Defining the Ultra Long Range Category
Ultra long range (ULR) business jets are defined by one capability: nonstop routing between any two major city pairs on the planet. New York to Tokyo. London to Singapore. Los Angeles to Sydney with a single fuel stop. The threshold for this category is approximately 6,000 nautical miles of NBAA IFR range, which eliminates fuel stops that consume time, add cost, and require crew rest planning. In 2026, five aircraft in active production meet this standard: the Bombardier Global 7500 (7,700 NM), the Gulfstream G800 (7,000 NM est.), the Gulfstream G700 (7,500 NM), the Gulfstream G650ER (7,500 NM), and the Dassault Falcon 8X (6,450 NM).
These are the flagships of business aviation. Their list prices start at $56 million and exceed $78 million. Their hourly operating costs run $10,000 to $16,000. They require two-pilot crews with type-specific training. They are the aircraft you see at Teterboro, Le Bourget, and Dubai's Al Maktoum. They are the aircraft that heads of state, Fortune 100 CEOs, and sovereign wealth funds operate. They are also available for charter.
The Current Ultra Long Range Fleet
Each ULR jet represents a different engineering philosophy. Bombardier prioritizes cabin volume. Gulfstream optimizes speed. Dassault focuses on runway performance and trijet reliability. The following breakdown covers the five models in current production:
The Global 7500 holds the range record at 7,700 NM. Gulfstream's G700 and G650ER match on speed (Mach 0.925) and approach on range. The G800, Gulfstream's newest entry, is designed for slightly shorter range than the G700 but with a smaller cabin and lower operating cost. The Falcon 8X, with three Pratt & Whitney Canada PW307D engines, sacrifices range to the Bombardier and Gulfstream twins but gains short-field capability that the others cannot match.

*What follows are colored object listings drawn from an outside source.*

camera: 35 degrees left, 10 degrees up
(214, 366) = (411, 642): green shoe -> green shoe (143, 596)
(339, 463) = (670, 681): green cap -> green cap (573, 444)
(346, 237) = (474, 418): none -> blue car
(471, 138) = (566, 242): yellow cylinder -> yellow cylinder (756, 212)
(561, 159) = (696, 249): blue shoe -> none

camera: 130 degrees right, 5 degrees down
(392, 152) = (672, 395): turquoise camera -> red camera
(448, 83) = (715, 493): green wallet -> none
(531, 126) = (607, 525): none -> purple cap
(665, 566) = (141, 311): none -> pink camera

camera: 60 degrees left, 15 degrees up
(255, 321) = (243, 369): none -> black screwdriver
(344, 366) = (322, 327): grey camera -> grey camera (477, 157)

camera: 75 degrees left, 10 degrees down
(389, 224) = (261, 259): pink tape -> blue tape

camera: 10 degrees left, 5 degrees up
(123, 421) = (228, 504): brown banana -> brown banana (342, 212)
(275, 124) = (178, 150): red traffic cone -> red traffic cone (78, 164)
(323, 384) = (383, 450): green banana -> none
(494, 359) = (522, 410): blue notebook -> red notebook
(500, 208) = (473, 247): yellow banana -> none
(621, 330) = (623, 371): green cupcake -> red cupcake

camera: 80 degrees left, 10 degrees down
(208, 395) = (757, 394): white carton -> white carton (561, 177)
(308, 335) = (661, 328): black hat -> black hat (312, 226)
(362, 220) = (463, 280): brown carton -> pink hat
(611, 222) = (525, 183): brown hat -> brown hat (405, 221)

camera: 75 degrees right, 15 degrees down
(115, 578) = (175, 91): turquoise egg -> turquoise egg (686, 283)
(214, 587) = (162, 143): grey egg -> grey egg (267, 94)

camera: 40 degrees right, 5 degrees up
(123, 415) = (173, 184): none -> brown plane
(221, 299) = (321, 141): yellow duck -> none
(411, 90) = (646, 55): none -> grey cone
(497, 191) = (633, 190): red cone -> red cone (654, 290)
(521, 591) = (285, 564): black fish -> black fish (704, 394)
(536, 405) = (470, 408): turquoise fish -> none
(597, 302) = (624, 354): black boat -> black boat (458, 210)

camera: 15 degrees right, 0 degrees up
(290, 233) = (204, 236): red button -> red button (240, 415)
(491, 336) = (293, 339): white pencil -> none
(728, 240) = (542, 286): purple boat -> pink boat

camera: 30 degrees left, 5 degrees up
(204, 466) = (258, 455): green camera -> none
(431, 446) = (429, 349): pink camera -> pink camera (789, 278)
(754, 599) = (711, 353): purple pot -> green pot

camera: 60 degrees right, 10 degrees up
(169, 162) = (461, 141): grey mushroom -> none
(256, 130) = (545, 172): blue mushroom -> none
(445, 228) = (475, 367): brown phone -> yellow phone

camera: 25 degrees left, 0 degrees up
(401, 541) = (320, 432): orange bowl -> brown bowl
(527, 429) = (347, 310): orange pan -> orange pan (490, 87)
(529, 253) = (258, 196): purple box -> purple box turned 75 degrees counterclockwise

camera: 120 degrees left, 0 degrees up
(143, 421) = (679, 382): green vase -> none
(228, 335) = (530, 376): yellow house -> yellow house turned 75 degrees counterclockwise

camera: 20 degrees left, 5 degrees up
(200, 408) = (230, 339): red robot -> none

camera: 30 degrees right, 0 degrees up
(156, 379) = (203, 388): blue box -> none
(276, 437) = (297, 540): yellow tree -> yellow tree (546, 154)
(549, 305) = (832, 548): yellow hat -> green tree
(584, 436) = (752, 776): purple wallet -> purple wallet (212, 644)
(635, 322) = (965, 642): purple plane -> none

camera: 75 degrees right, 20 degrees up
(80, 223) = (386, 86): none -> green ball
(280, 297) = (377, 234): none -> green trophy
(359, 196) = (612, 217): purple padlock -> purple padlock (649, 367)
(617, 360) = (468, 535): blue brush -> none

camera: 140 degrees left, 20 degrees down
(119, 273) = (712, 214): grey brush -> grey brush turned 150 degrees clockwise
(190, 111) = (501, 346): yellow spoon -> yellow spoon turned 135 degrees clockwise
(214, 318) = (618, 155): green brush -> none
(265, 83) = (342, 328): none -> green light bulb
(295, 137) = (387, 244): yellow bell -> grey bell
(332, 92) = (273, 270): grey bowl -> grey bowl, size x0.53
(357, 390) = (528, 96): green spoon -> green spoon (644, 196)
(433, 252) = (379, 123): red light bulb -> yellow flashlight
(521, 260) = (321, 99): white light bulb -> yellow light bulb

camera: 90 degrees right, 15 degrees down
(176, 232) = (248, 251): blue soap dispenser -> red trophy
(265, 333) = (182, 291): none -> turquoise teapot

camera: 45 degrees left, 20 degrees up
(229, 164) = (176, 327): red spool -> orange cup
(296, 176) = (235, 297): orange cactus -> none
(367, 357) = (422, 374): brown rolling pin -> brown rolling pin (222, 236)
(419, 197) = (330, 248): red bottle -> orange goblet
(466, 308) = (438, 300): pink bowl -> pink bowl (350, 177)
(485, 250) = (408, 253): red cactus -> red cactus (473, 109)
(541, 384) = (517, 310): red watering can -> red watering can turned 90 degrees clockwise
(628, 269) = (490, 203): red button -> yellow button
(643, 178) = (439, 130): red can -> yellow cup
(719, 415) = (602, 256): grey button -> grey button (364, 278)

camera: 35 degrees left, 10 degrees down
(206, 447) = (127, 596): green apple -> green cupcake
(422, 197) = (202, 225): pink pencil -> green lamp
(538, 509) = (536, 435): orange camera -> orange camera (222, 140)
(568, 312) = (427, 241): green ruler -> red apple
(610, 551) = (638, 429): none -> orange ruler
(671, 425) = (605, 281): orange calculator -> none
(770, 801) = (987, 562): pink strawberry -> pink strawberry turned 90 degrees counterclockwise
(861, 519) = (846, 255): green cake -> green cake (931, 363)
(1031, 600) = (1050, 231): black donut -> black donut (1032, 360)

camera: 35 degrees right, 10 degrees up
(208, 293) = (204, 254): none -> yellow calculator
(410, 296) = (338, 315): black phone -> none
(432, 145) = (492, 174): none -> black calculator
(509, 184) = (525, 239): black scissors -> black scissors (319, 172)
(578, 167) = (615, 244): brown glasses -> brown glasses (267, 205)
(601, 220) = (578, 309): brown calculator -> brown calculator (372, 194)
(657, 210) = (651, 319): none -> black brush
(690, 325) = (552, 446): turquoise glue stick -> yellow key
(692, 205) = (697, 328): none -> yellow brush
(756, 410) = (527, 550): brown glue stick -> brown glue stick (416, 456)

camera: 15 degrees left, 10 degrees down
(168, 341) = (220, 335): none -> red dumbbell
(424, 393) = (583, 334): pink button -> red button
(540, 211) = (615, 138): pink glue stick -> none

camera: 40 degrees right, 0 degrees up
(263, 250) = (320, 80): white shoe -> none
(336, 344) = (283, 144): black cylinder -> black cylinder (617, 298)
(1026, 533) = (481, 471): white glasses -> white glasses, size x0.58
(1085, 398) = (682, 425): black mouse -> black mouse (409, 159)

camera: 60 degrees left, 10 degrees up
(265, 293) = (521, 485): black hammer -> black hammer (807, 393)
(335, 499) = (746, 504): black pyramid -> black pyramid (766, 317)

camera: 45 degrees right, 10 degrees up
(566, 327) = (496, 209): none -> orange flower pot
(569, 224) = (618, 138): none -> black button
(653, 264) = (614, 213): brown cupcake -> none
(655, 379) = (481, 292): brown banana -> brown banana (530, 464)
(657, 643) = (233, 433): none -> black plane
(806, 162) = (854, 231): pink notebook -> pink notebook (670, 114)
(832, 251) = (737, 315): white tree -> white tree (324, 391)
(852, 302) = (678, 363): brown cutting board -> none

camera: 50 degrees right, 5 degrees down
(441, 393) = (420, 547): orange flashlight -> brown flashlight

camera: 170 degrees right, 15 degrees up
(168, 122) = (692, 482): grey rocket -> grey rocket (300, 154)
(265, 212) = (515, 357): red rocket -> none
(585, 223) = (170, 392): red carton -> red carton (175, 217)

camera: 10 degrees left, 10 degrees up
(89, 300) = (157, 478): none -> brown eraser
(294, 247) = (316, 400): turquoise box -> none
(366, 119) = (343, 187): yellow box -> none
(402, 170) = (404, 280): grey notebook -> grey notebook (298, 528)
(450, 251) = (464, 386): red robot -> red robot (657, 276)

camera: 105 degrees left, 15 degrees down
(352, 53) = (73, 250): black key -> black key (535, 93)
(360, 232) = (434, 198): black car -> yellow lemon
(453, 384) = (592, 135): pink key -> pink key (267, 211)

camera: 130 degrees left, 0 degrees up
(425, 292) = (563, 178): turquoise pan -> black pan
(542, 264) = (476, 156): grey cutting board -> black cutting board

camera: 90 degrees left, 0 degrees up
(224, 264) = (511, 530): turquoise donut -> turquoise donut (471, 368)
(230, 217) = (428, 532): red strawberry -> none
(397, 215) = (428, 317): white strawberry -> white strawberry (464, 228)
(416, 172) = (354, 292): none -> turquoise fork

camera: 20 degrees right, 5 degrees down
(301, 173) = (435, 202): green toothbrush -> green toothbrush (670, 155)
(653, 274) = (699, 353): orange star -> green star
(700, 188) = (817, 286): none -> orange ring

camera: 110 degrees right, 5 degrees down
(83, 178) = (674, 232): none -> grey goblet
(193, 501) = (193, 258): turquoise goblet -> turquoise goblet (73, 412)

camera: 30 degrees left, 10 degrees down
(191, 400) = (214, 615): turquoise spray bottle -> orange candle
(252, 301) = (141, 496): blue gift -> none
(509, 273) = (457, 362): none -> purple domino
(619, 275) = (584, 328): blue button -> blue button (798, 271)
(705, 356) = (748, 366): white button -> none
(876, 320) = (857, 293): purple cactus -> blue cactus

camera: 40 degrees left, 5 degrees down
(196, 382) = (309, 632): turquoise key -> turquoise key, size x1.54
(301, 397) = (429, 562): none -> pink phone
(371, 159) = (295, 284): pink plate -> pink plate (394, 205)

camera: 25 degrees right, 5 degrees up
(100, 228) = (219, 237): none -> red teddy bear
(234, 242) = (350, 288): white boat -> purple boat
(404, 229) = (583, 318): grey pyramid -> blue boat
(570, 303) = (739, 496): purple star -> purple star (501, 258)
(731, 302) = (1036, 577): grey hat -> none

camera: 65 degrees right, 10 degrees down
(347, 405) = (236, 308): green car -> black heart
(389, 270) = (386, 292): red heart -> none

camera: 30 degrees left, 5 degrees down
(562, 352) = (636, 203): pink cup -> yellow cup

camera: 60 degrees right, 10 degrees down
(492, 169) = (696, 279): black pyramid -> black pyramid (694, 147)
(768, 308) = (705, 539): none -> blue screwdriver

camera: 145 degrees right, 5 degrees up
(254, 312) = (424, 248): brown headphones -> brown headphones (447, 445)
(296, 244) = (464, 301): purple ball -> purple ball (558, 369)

What 7,000+ NM of Range Actually Connects
Range numbers are abstract until mapped to real city pairs. Here is what 6,450-7,700 NM opens:
New York to Dubai at 5,960 NM is within reach for all five ULR jets. New York to Hong Kong at 7,970 NM exceeds even the Global 7500's published range and requires a fuel stop (typically Anchorage or a polar routing with a technical stop in Asia). Los Angeles to Sydney at 6,515 NM is within the Global 7500 and G700's envelope with favorable winds but requires a fuel stop for the G650ER and Falcon 8X in most conditions.
Published range assumes long-range cruise speed, four passengers, and NBAA IFR reserves. Add passengers, headwinds, or higher cruise speed, and the effective range contracts. A Global 7500 with 12 passengers and baggage at Mach 0.90 cruise may see effective range drop to 6,800 NM. Always plan routing with the operator, not the brochure.
Cabin Configurations Across the Category
ULR jets have the largest cabins in business aviation. These are not simply bigger versions of midsize jets. They are flying offices with multiple living zones, full galleys, crew rest areas, and on some configurations, private staterooms with closing doors. The cabin sizes:
Cabin Dimensions Compared
- Global 7500: 54.4 ft long × 8.2 ft wide × 6.2 ft tall — 4 living zones, full kitchen, private suite
- G700: 56.1 ft long × 8.2 ft wide × 6.3 ft tall — 5 living zones, industry's largest galley
- G650ER: 46.8 ft long × 8.5 ft wide × 6.4 ft tall — 3 living zones, widest cabin in class
- G800: ~43 ft long × 8.2 ft wide × 6.2 ft tall — 3 living zones, G700 cross-section
- Falcon 8X: 42.8 ft long × 7.7 ft wide × 6.2 ft tall — 3 living zones, most customizable layout
The G650ER has the widest cabin at 8.5 feet, which allows wider seats and wider aisles than its newer competitors. The G700 has the longest cabin at 56.1 feet, enough for five distinct zones including a shower on some configurations. The Global 7500's 54.4-foot cabin includes a dedicated kitchen (not a galley; a kitchen with a full-size oven, countertop space, and storage for multi-course catering).